# Cockatiel behavior question



## ajn (Jan 7, 2017)

I've had my female cockatiel for about two years. She was a rescue - she was found outdoors and I adopted her, so nobody knows her history. She's very sweet - never bitten me or anyone else, but she hates hands. We've made steady, but slow progress and she now climbs all over my legs, feet, and recently began flying to my shoulder. 

While on my shoulder, she will get very close to my face and then bend her head down. It's almost like she's wanting scratches, but if I reach out to scratch her, she hops away. Then, a few moments later - she hops back to my shoulder and we repeat. 
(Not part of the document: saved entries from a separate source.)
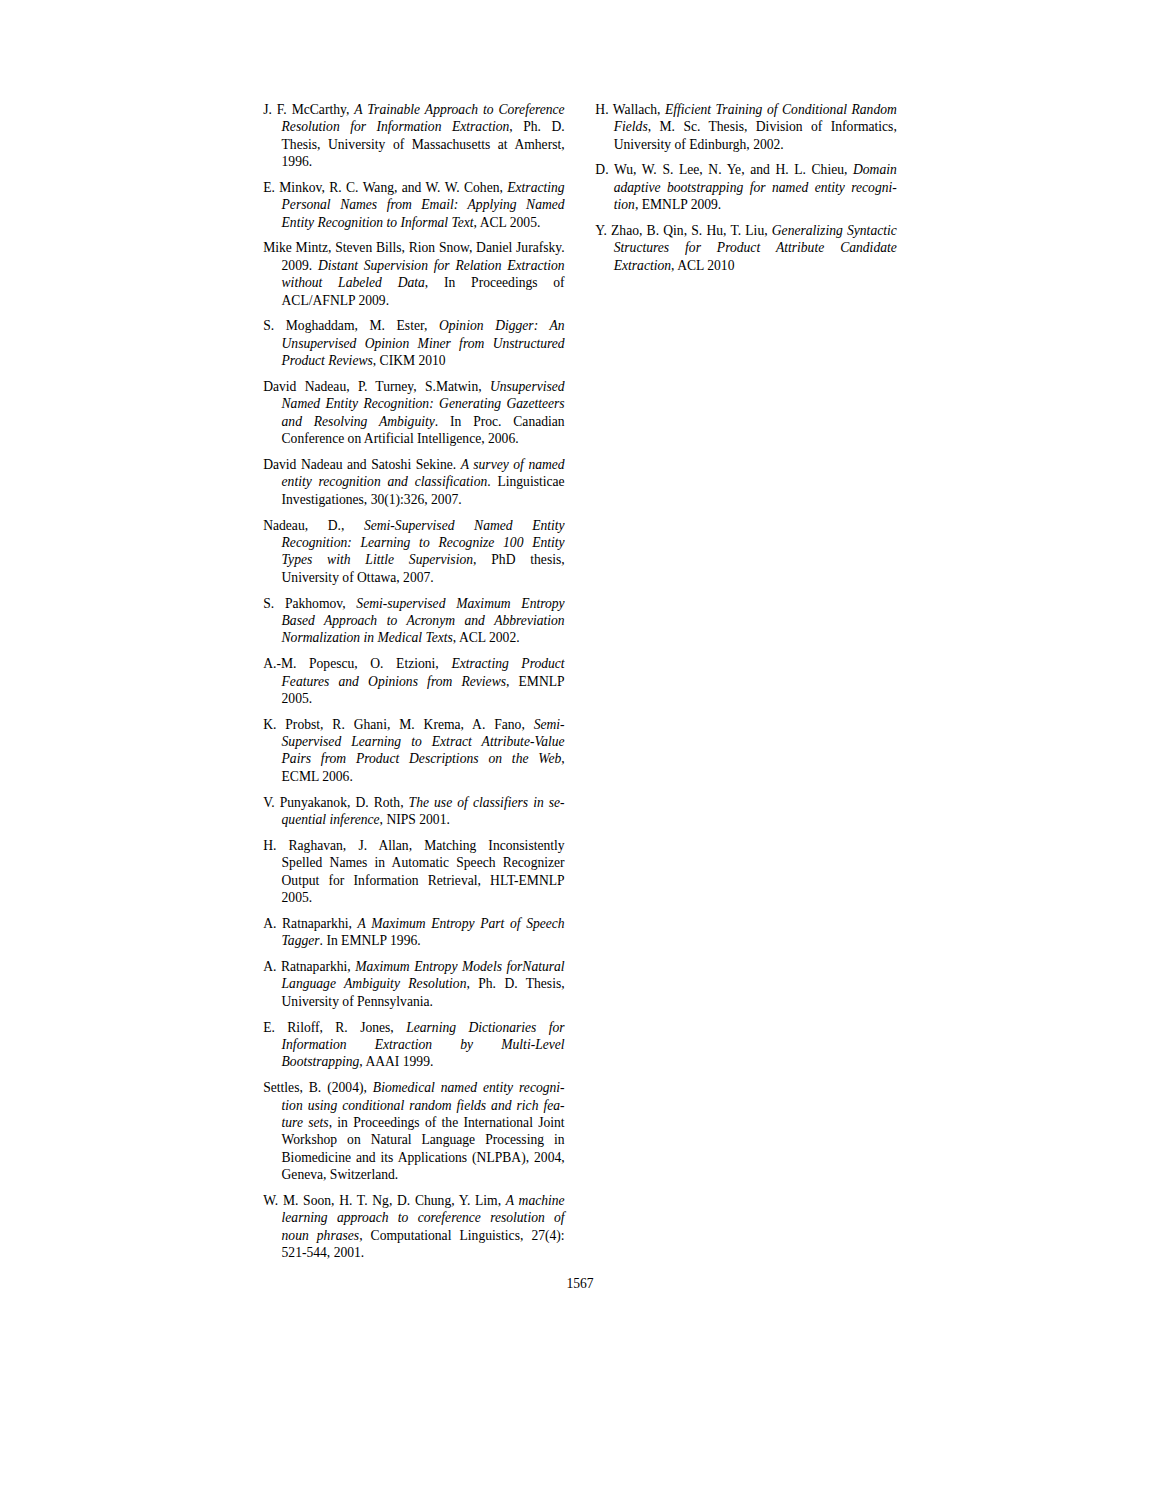J. F. McCarthy, A Trainable Approach to Coreference Resolution for Information Extraction, Ph. D. Thesis, University of Massachusetts at Amherst, 1996.
E. Minkov, R. C. Wang, and W. W. Cohen, Extracting Personal Names from Email: Applying Named Entity Recognition to Informal Text, ACL 2005.
Mike Mintz, Steven Bills, Rion Snow, Daniel Jurafsky. 2009. Distant Supervision for Relation Extraction without Labeled Data, In Proceedings of ACL/AFNLP 2009.
S. Moghaddam, M. Ester, Opinion Digger: An Unsupervised Opinion Miner from Unstructured Product Reviews, CIKM 2010
David Nadeau, P. Turney, S.Matwin, Unsupervised Named Entity Recognition: Generating Gazetteers and Resolving Ambiguity. In Proc. Canadian Conference on Artificial Intelligence, 2006.
David Nadeau and Satoshi Sekine. A survey of named entity recognition and classification. Linguisticae Investigationes, 30(1):326, 2007.
Nadeau, D., Semi-Supervised Named Entity Recognition: Learning to Recognize 100 Entity Types with Little Supervision, PhD thesis, University of Ottawa, 2007.
S. Pakhomov, Semi-supervised Maximum Entropy Based Approach to Acronym and Abbreviation Normalization in Medical Texts, ACL 2002.
A.-M. Popescu, O. Etzioni, Extracting Product Features and Opinions from Reviews, EMNLP 2005.
K. Probst, R. Ghani, M. Krema, A. Fano, Semi-Supervised Learning to Extract Attribute-Value Pairs from Product Descriptions on the Web, ECML 2006.
V. Punyakanok, D. Roth, The use of classifiers in sequential inference, NIPS 2001.
H. Raghavan, J. Allan, Matching Inconsistently Spelled Names in Automatic Speech Recognizer Output for Information Retrieval, HLT-EMNLP 2005.
A. Ratnaparkhi, A Maximum Entropy Part of Speech Tagger. In EMNLP 1996.
A. Ratnaparkhi, Maximum Entropy Models forNatural Language Ambiguity Resolution, Ph. D. Thesis, University of Pennsylvania.
E. Riloff, R. Jones, Learning Dictionaries for Information Extraction by Multi-Level Bootstrapping, AAAI 1999.
Settles, B. (2004), Biomedical named entity recognition using conditional random fields and rich feature sets, in Proceedings of the International Joint Workshop on Natural Language Processing in Biomedicine and its Applications (NLPBA), 2004, Geneva, Switzerland.
W. M. Soon, H. T. Ng, D. Chung, Y. Lim, A machine learning approach to coreference resolution of noun phrases, Computational Linguistics, 27(4): 521-544, 2001.
H. Wallach, Efficient Training of Conditional Random Fields, M. Sc. Thesis, Division of Informatics, University of Edinburgh, 2002.
D. Wu, W. S. Lee, N. Ye, and H. L. Chieu, Domain adaptive bootstrapping for named entity recognition, EMNLP 2009.
Y. Zhao, B. Qin, S. Hu, T. Liu, Generalizing Syntactic Structures for Product Attribute Candidate Extraction, ACL 2010
1567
So - what does this behavior mean? Why does she drop her head?


----------



## Farah (May 17, 2018)

Does she make sounds?


----------



## ajn (Jan 7, 2017)

While she is dropping her head on my shoulder? No, just likes to get close.


----------



## tielfan (Aug 31, 2008)

She's asking for scritches but chickens out when she sees your finger. See if you can rub her head with your nose. For some reason many cockatiels are less intimated by a huge face right next to them than they are by a hand. If you can establish a nose-rubbing habit, you can then start working on slipping your finger in when she's not looking.


----------



## ajn (Jan 7, 2017)

Yes, I've tried the nose but just can't seem to make contact - she is still a little nervous.


----------



## frozengirl (Nov 26, 2016)

She sounds really sweet  have you tried hand taming her with food bribery?


----------